Vodafone CEO Colao Warns of `Re-Monopolization' in U.K., Germanyby and
CEO wants EU to regulate BT, Deutsche Telekom more strictly
Regulators should encourage parallel networks, CEO says
Vodafone Group Plc Chief Executive Officer Vittorio Colao urged European regulators to examine the former state phone companies of Britain and Germany for signs that the old monopolies are reappearing.
BT Group Plc and Deutsche Telekom AG are modernizing older copper networks with the support of regulators and taxpayers’ funds, to the detriment of newer, faster, fiber technology, Colao said on a call with reporters Tuesday.
“The European Commissioner, who has shown not to be afraid to take on powerful forces, should look at the risks of re-monopolization in Europe,” Colao said. Regulators “should favor real fiber investment.”
Vodafone competes against BT and Deutsche Telekom, both of which have roots as government-run landline phone carriers before being privatized and expanding to services such as wireless, broadband and TV access. Vodafone, founded in the 1980s, got its start as a wireless carrier before expanding to fixed-line services.
Colao repeated calls for a breakup or tighter regulation of BT and its Openreach unit, which resells access to the national network in the U.K. at regulated rates to BT’s competitors. Local watchdog Ofcom is conducting a review of the telecommunications market and may consider splitting up BT.
BT Chief Executive Officer Gavin Patterson has said it needs to keep Openreach in the fold to ensure continued investment in the network. The company has pledged to offer high-speed Internet coverage to more than 95 percent of the U.K. and sell “ultrafast” service with speeds up to 500 megabits per second to 10 million homes by the end of 2020.
“In the U.K., in order to run a parallel infrastructure, we need access to the Openreach duct, and it’s not economic to do that,” Colao said. “The performance is pretty bad, so it’s pretty hard to market to customers something when your main supplier is actually your competitor and doesn’t play ball.”
The U.K. is one of the most competitive telecommunications markets in the world and a leader in broadband coverage, BT said in an e-mailed statement responding to Colao’s comments. “BT has invested heavily whilst other companies have sat on the sidelines with their hands in their very deep pockets,” the company said.
Deutsche Telekom, Europe’s biggest phone company that’s about 32 percent owned by the German state, has offered to spend 1 billion euros ($1.1 billion) to provide about 6 million households with high-speed Internet connections with so-called vectoring technology that upgrades existing copper lines.
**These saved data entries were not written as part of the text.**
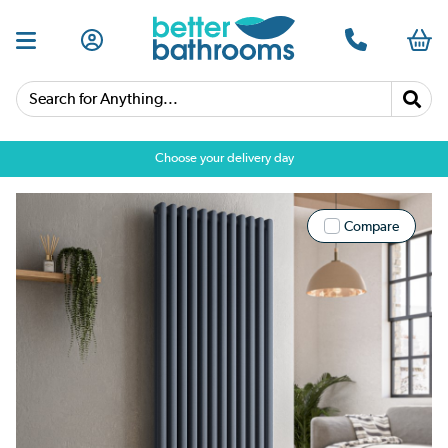
Search for Anything...
Choose your delivery day
Compare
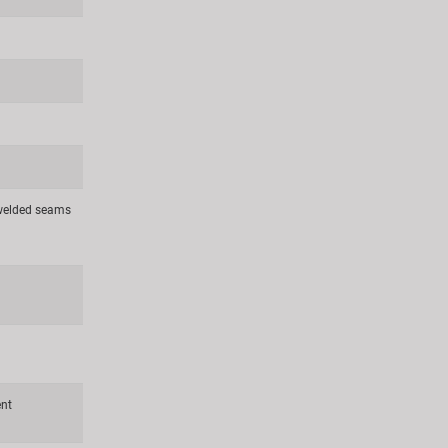
 welded seams
ent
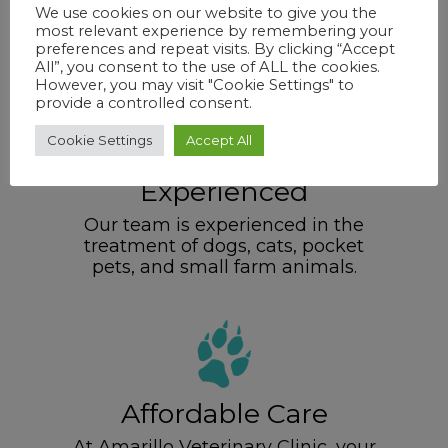
We are locally owned – NOT a
We use cookies on our website to give you the
corporately owned business like
most relevant experience by remembering your
some other clinics in the area.
preferences and repeat visits. By clicking “Accept
All”, you consent to the use of ALL the cookies.
However, you may visit "Cookie Settings" to
provide a controlled consent.
Cookie Settings
Accept All
Experienced
Our team is experienced in the
treatment of dogs, cats, pocket
pets, and small farm animals.
Affordable Care
At Amarillo Veterinary Clinic, your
Deutsche Telekom’s competitors as well as German mechanics’ lobby groups have protested the plan, saying it would hurt competition by granting the Bonn-based company exclusive access to key network infrastructure.
There is no “re-monopolization of networks” in Germany and Deutsche Telekom offers access to its infrastructure, said Philipp Blank, a spokesman for the carrier. Also, nothing prevents competitors from expanding fiber networks, he said. “We stand for infrastructure competition and we will gladly face it,” Blank said.
BT’s acquisition of U.K. mobile operator EE will make matters worse, Colao said. As part of the deal, Deutsche Telekom, one of EE’s owners in a joint venture, will get a stake in the combined company.
“The biggest shareholder of BT will be a German monopoly -- a recreation of the monopoly with a strong shareholding of another monopoly,” Colao said. “It is important we consider the implications.”